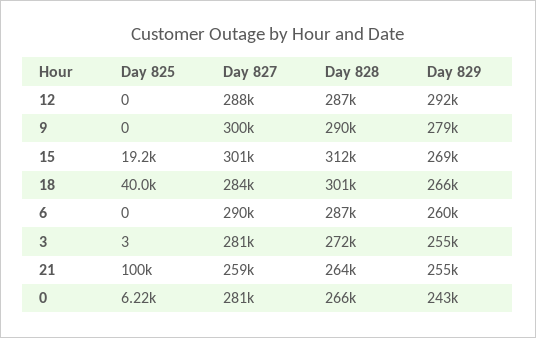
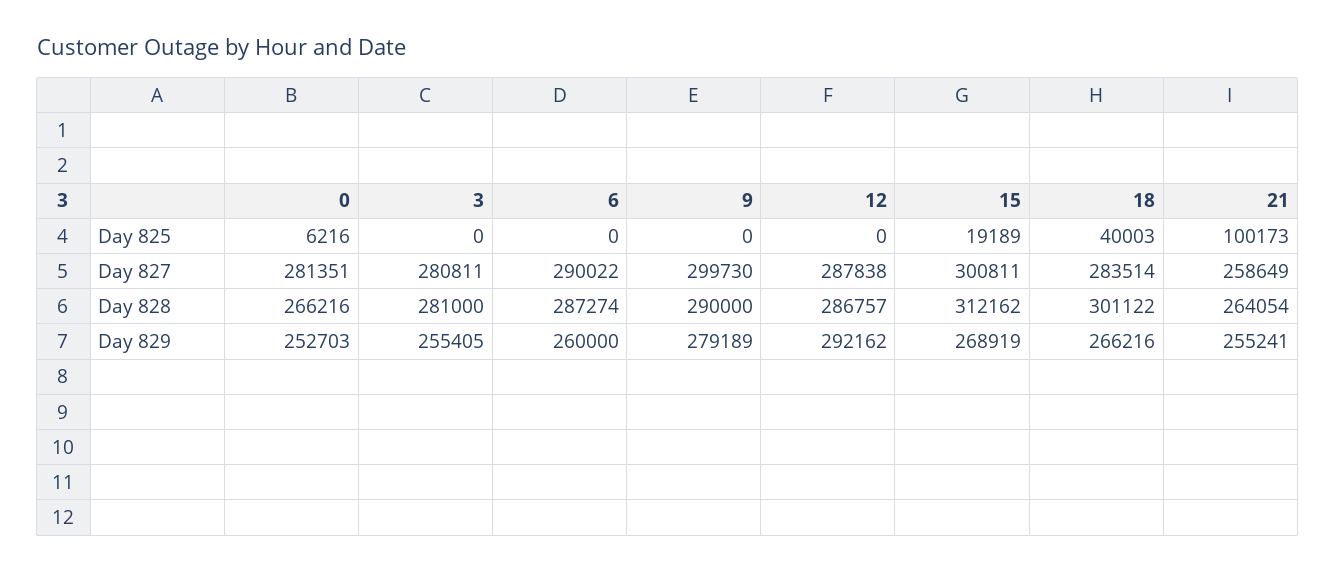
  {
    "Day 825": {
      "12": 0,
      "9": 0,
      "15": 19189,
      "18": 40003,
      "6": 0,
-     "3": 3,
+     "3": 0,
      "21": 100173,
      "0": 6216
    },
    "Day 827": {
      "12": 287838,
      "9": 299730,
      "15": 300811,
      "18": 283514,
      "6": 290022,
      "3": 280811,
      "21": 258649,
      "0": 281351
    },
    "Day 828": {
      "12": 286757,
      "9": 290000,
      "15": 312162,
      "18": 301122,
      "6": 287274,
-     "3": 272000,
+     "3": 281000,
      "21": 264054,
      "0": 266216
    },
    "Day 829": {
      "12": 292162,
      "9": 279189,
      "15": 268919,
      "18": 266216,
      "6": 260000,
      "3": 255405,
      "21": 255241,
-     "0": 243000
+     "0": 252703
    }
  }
********************
**What to work on:** Excluding all pictures, reproduce the records exactly as they appear above.

**Exercise result:**
  {
    "Day 825": {
      "12": 0,
      "9": 0,
      "15": 19189,
      "18": 40003,
      "6": 0,
-     "3": 3,
+     "3": 0,
      "21": 100173,
      "0": 6216
    },
    "Day 827": {
      "12": 287838,
      "9": 299730,
      "15": 300811,
      "18": 283514,
      "6": 290022,
      "3": 280811,
      "21": 258649,
      "0": 281351
    },
    "Day 828": {
      "12": 286757,
      "9": 290000,
      "15": 312162,
      "18": 301122,
      "6": 287274,
-     "3": 272000,
+     "3": 281000,
      "21": 264054,
      "0": 266216
    },
    "Day 829": {
      "12": 292162,
      "9": 279189,
      "15": 268919,
      "18": 266216,
      "6": 260000,
      "3": 255405,
      "21": 255241,
-     "0": 243000
+     "0": 252703
    }
  }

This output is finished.